Robert Jacobs over 8 years

@Edward That is why I asked your compiler settings on the Windows 7 Visual Studio 2013 test. Is the result a 32 or 64 bit executable?
Edward over 8 years

Command line used for VS: cl /EHsc /O2 fast.cpp. The result is a 64-bit executable.
Pete Becker over 8 years

size_t is supposed to be "large enough to contain the size in bytes of any object" [support.types]/6. It has nothing to do with array access.
Robert Jacobs over 8 years

@PeteBecker See en.cppreference.com/w/cpp/types/size_t. "size_t can store the maximum size of a theoretically possible object of any type (including array)". Also "size_t is commonly used for array indexing and loop counting." There is a reason malloc takes a size_t as an argument.
Pete Becker over 8 years

@RobertJacobs - yes, malloc takes an argument of type size_t. That's because size_t can represent the size of any object; that's what the standard requires, which is why I quoted the standard. Array indexing is about pointer ranges; if you're indexing into an array of char your index type had better be big enough to hold the maximum size of a char array, even if a single register is not large enough to hold such an index value.
rustyx over 8 years

sizeof(int) is not an acceptable approximation on x86_64. There it is still 4 whereas RAX is 8 bytes.
M.M over 8 years

@Edward The compiler targets a particular CPU though.
jotik over 8 years

@rustyx x86_64 is a single architecture with fixed integer accumulation register sizes. What approximation on x86_64 are you talking about? :D
Brett Hale about 8 years

Even with the x86-64, there's the x32 ABI. It hasn't really caught on, but it's an ILP32 convention where size_t is 32 bits, though it's still a 64-bit 'mode'. MIPS and SGI did this is the late 90s with the N32 ABI.
VladP over 6 years

Great and correct answer, in my opinion.
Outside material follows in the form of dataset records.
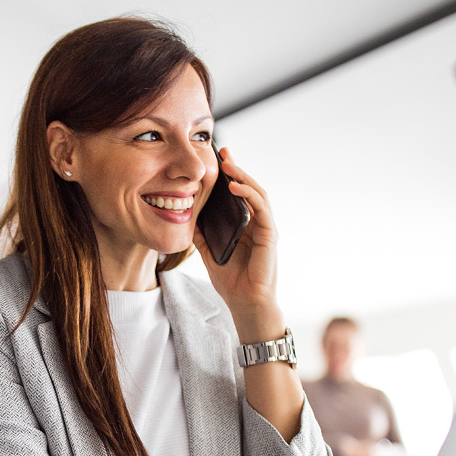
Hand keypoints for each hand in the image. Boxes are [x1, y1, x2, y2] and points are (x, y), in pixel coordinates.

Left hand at [192, 148, 280, 338]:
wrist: (246, 305)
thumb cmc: (232, 282)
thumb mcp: (209, 253)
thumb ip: (201, 236)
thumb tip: (186, 218)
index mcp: (246, 226)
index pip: (240, 194)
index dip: (231, 176)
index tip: (218, 159)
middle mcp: (258, 224)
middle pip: (250, 188)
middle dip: (237, 168)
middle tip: (223, 151)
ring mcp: (265, 229)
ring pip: (258, 194)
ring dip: (243, 176)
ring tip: (228, 164)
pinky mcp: (269, 236)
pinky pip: (261, 209)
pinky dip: (249, 195)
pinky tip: (235, 187)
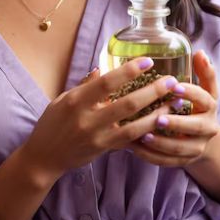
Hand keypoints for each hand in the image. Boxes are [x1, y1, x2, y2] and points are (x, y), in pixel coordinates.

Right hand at [21, 58, 179, 182]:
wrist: (44, 157)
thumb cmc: (52, 123)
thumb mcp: (63, 98)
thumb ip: (85, 85)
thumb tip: (101, 68)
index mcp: (76, 100)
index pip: (106, 83)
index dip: (128, 71)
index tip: (147, 61)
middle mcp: (88, 119)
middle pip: (126, 104)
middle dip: (152, 92)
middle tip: (171, 81)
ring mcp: (97, 137)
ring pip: (134, 125)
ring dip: (157, 114)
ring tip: (175, 102)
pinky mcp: (104, 150)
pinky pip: (130, 140)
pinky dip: (147, 131)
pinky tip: (161, 123)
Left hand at [125, 50, 219, 166]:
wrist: (203, 138)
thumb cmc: (197, 106)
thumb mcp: (204, 89)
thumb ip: (203, 72)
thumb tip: (200, 52)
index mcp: (210, 107)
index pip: (204, 99)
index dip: (190, 93)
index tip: (174, 86)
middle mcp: (207, 129)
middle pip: (195, 127)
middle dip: (177, 123)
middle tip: (158, 118)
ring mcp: (196, 148)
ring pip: (180, 148)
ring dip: (161, 143)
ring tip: (143, 134)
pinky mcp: (183, 162)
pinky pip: (167, 162)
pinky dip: (150, 156)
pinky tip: (134, 147)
Some platforms have more than 8 bits per character, hence, CHAR_BIT is a must as you noticed.
Adriano Repetti over 6 years

Correct me if I'm wrong but size of pointers and size of data registers are different things (regardless CHAR_BIT, BTW). For example you might have (generally speaking) a 16 bit address space (addressable without segmentation...) and 8 bit registers. Just to mention something well-known you can think about 8008 (and many many other modern microcontrollers). Things may even be more complicate (8080 and successors). A modern (and explicitly mentioned by OP) PPC (with e200z7 cores) is for example a 32 bit CPU with 64 bit general purpose registers.
Persixty over 6 years

As soon as you're running a 32-bit compiler on 64-bit hardware you have to ask "What is the question even asking?" and "Why?".
Lundin over 6 years

The answer is incorrect since this isn't true on any of the numerous 8 bit MCU:s out there: AVR, PIC, HC08, R8C, 8051, Z80... At least the former 4 are in mass production still.
phuclv over 6 years

unfortunately this relies on the existence of int_fast8/16/32/64_t so it won't work on systems with e.g. 24-bit registers
Noah about 2 years

Would suggest warning against using int_fast for actually fast word sizes on systems that use GLIBC. They are mistuned for some popular architectures (x86_64/armv8/basically anything other than alpha) and unchangeable due to ABI concerns.